魔王に責任転嫁
「なあ、みんな。考えてみたんだが、一度戻らないか?」
勇者アレスは極力平静を装い、かつこれまで人生で味わったこと無い緊張に包まれながら提案した。さすがに光のオーブ無しじゃ、勝ち目がない。
それに、何より、忘れたこと、バレたくない。
「らしくないな。今まで、どんな敵にも勇敢に戦ってきたお前が。まあ、絶対に負けられない戦いを前にして、臆する気持ちはわかるがな。世界の存亡が俺たちに掛かっている訳だしな。しかし、態勢を整えている時間はない。お前にだって、当然わかっているだろう?」
拳法家シリュウ=マダツカが不敵に笑った。拳聖と呼ばれ、大陸に数千人もの弟子を持つ大武闘家だ。
もちろん言わずもがな、アレスには骨身にしみるほどわかっていた。解読困難な古文書から断片的に入手できた貴重な情報によれば、光のオーブは一〇〇年に一度、この日にしか使用できない。そして、置き忘れてきたベルルーダの酒場にあるトイレまで、往復で最低二日は掛かる。
先ほどから足の震えが、止まらず、かつてないほどの悪寒がアレスを襲っていた。
なんとか、ごまかさねばいけない。全滅するのは、もうしょうがない。
しかし、忘れ物して、全滅したと思われるのは、末代までの恥だ。とりあえず、少しここで考え――
その時、扉が勝手に開いた。何故か。一人でに。
なーぜーあーくーっ!
眼前には魔王デスタリア。不敵な笑みを浮かべながら、玉座でワイングラスを傾けていた。中の真紅の液体は人間の生き血だろうか。

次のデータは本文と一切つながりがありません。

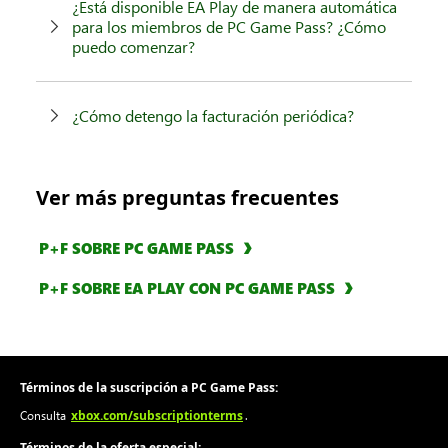
¿Está disponible EA Play de manera automática
para los miembros de PC Game Pass? ¿Cómo
puedo comenzar?
¿Cómo detengo la facturación periódica?
Ver más preguntas frecuentes
P+F SOBRE PC GAME PASS
P+F SOBRE EA PLAY CON PC GAME PASS
Términos de la suscripción a PC Game Pass:
xbox.com/subscriptionterms
Consulta
.
Términos de la oferta especial:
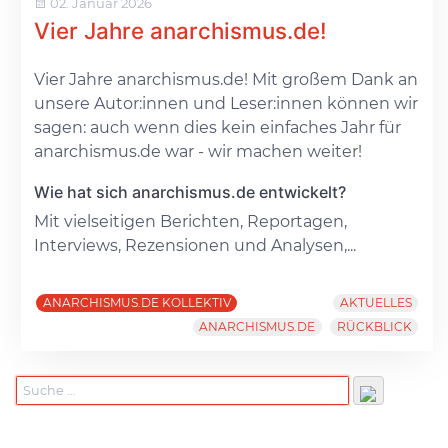
02. Januar 2026
Vier Jahre anarchismus.de!
Vier Jahre anarchismus.de! Mit großem Dank an
unsere Autor:innen und Leser:innen können wir
sagen: auch wenn dies kein einfaches Jahr für
anarchismus.de war - wir machen weiter!
Wie hat sich anarchismus.de entwickelt?
Mit vielseitigen Berichten, Reportagen,
Interviews, Rezensionen und Analysen,...
ANARCHISMUS.DE KOLLEKTIV
AKTUELLES
ANARCHISMUS.DE
RÜCKBLICK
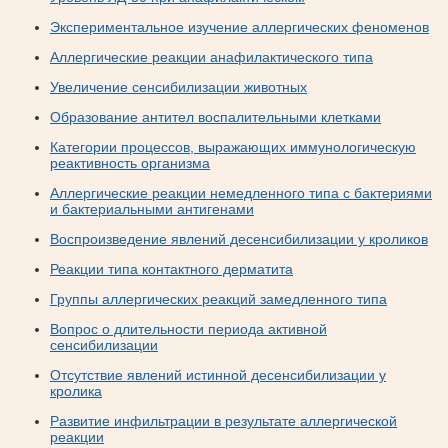
Экспериментальное изучение аллергических феноменов
Аллергические реакции анафилактического типа
Увеличение сенсибилизации животных
Образование антител воспалительными клетками
Категории процессов, выражающих иммунологическую
реактивность организма
Аллергические реакции немедленного типа с бактериями
и бактериальными антигенами
Воспроизведение явлений десенсибилизации у кроликов
Реакции типа контактного дерматита
Группы аллергических реакций замедленного типа
Вопрос о длительности периода активной
сенсибилизации
Отсутствие явлений истинной десенсибилизации у
кролика
Развитие инфильтрации в результате аллергической
реакции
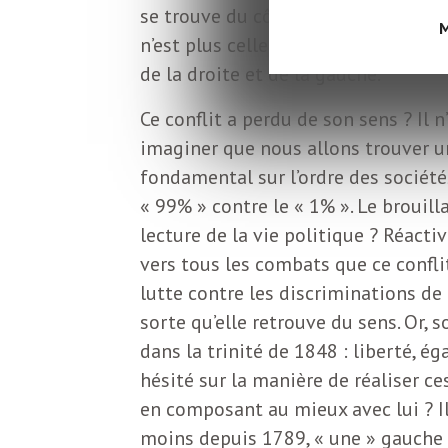
L
se trouve du côté des catégories pop
M
n’est plus celle d’hier. Politiqueme
e
de la droite et de la gauche.
Ce conflit a perdu de son sens ? Il
t
imaginer que nous allons trouver un
fondamental sur l’ordre des sociétés 
t
« 99% » contre le « 1% ». Le brouill
lecture de la vie politique ? Réac
r
vers tous les combats que ce confli
lutte contre les discriminations de 
e
sorte qu’elle retrouve du sens. Or,
dans la trinité de 1848 : liberté, ég
d
hésité sur la manière de réaliser c
en composant au mieux avec lui ? Il 
moins depuis 1789, « une » gauche 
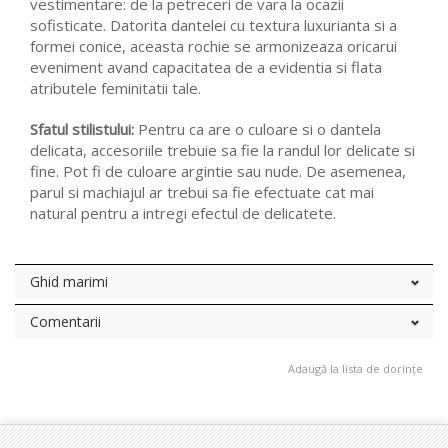
vestimentare: de la petreceri de vara la ocazii
sofisticate. Datorita dantelei cu textura luxurianta si a
formei conice, aceasta rochie se armonizeaza oricarui
eveniment avand capacitatea de a evidentia si flata
atributele feminitatii tale.
Sfatul stilistului:
Pentru ca are o culoare si o dantela
delicata, accesoriile trebuie sa fie la randul lor delicate si
fine. Pot fi de culoare argintie sau nude. De asemenea,
parul si machiajul ar trebui sa fie efectuate cat mai
natural pentru a intregi efectul de delicatete.
Ghid marimi
Comentarii
Adaugă la lista de dorințe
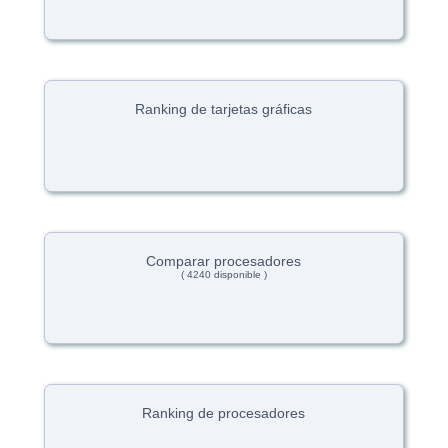
Ranking de tarjetas gráficas
Comparar procesadores
( 4240 disponible )
Ranking de procesadores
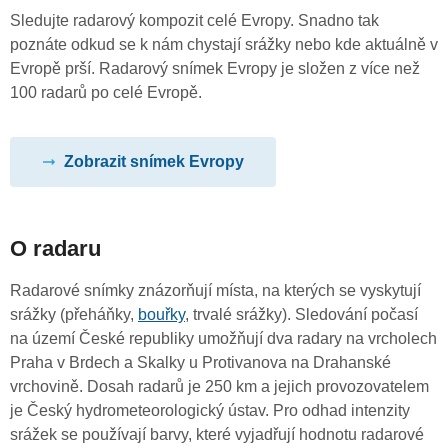
Sledujte radarový kompozit celé Evropy. Snadno tak
poznáte odkud se k nám chystají srážky nebo kde aktuálně v
Evropě prší. Radarový snímek Evropy je složen z více než
100 radarů po celé Evropě.
Zobrazit snímek Evropy
O radaru
Radarové snímky znázorňují místa, na kterých se vyskytují
srážky (přeháňky,
bouřky
, trvalé srážky). Sledování počasí
na území České republiky umožňují dva radary na vrcholech
Praha v Brdech a Skalky u Protivanova na Drahanské
vrchovině. Dosah radarů je 250 km a jejich provozovatelem
je Český hydrometeorologický ústav. Pro odhad intenzity
srážek se používají barvy, které vyjadřují hodnotu radarové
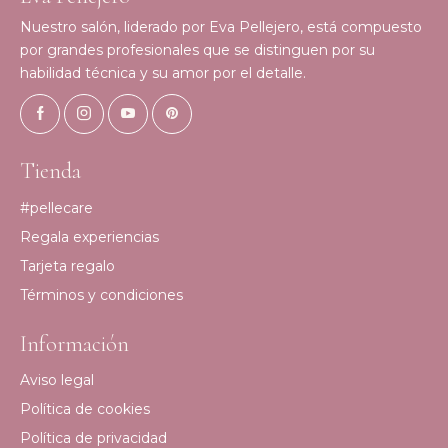
Nuestro salón, liderado por Eva Pellejero, está compuesto
por grandes profesionales que se distinguen por su
habilidad técnica y su amor por el detalle.
Tienda
#pellecare
Regala experiencias
Tarjeta regalo
Términos y condiciones
Información
Aviso legal
Política de cookies
Política de privacidad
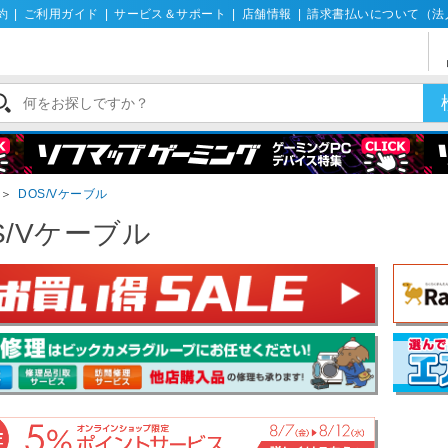
約
|
ご利用ガイド
|
サービス＆サポート
|
店舗情報
|
請求書払いについて（法
＞
DOS/Vケーブル
S/Vケーブル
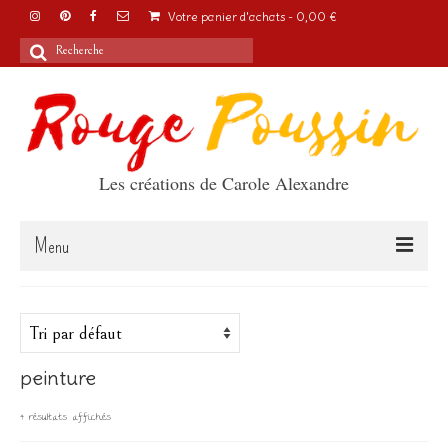
Votre panier d'achats
-
0,00
€
Rechercher
:
Les créations de Carole Alexandre
Menu
Accueil
Articles
peinture
A propos
4 résultats affichés
Boutique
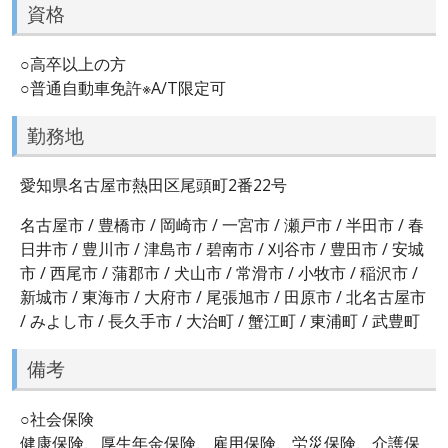
資格
○高卒以上の方
○普通自動車免許※A/T限定可
勤務地
愛知県名古屋市熱田区尾頭町2番22号
名古屋市 / 豊橋市 / 岡崎市 / 一宮市 / 瀬戸市 / 半田市 / 春
日井市 / 豊川市 / 津島市 / 碧南市 / 刈谷市 / 豊田市 / 安城
市 / 西尾市 / 蒲郡市 / 犬山市 / 常滑市 / 小牧市 / 稲沢市 /
新城市 / 東海市 / 大府市 / 尾張旭市 / 田原市 / 北名古屋市
/ みよし市 / 長久手市 / 大治町 / 蟹江町 / 東浦町 / 武豊町
備考
○社会保険
健康保険、厚生年金保険、雇用保険、労災保険、介護保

「ククク……とうとうここまで来たか、愚かなる人間どもよ。お前ら如きの力で、我に刃向おうなど片腹が痛いわ」
絶大な魔力が俺たちを圧倒する。凶悪な容姿に思わず戦慄を覚える。魔王と呼ぶにふさわしい姿が、そこにはあった。
「魔王デスタリア、私たちが何の準備もしてこなかったと思ったのですか! この時を決戦に選んだ理由、あなたにわかりますか!」
大賢者ラーミアは叫んだ。
「……まさか、光のオーブを?」
途端に、魔王デスタリアの表情が大きく曇った。
「さあ、アレス。光のオーブをっ!」
全員の視線が一点に注がれた。
「あ、あれぇ? ない、ないぞぉ。確かに、絶対に、胸のポケットにしまってあったはずの、光のオーブがないぞぉ」
できるだけ大袈裟に、そして大声で叫んだ。
「ないって……アレス、どういうことだ?」
冷静な問いかけが武闘家シリュウから入った。
「いや、それがないんだ。光のオーブが。どういう訳か。俺は、確かに、胸ポケットに、しまったのに。ああ、さては魔王め。お前、まさか、光のオーブを盗んだなぁ!」
もはや死ぬのは確定なので、せめて魔王に罪をなすりつけようと勇者アレスは必死に哀願した。
「えっと……いや、知らんが」
真面目か!
「ウソつけ! お前の言うことなんて、信じられる訳ないだろう。なあ、みんな」
そう周りに問いかけると、みんな明らかに、疑念のまなざしを勇者アレスに向けていた。
「罠だ! これは罠だ! 俺たちに仲間割れをさせて、戦力を削ぐ作戦だ。くっそぉ、なんて卑怯な」
「愚か者! なんで魔王である我が、そんな卑怯な真似をする必要があるのだ! そう言うのは、お前ら人間のような弱者がする事であって、我はいつでも正々堂々勝負している」
大真面目か! 魔王のくせに。
「仕方ない、みんな。光のオーブなしで戦おう」
戦士リアンが投げやりに叫んだ。
「そうだ、魔王デスタリアっ! 俺たちは、光のオーブなんかなくても――」
「アレス……もし生き残れたら、殺す」
……はい。
残念ながら、パーティーは、全滅した。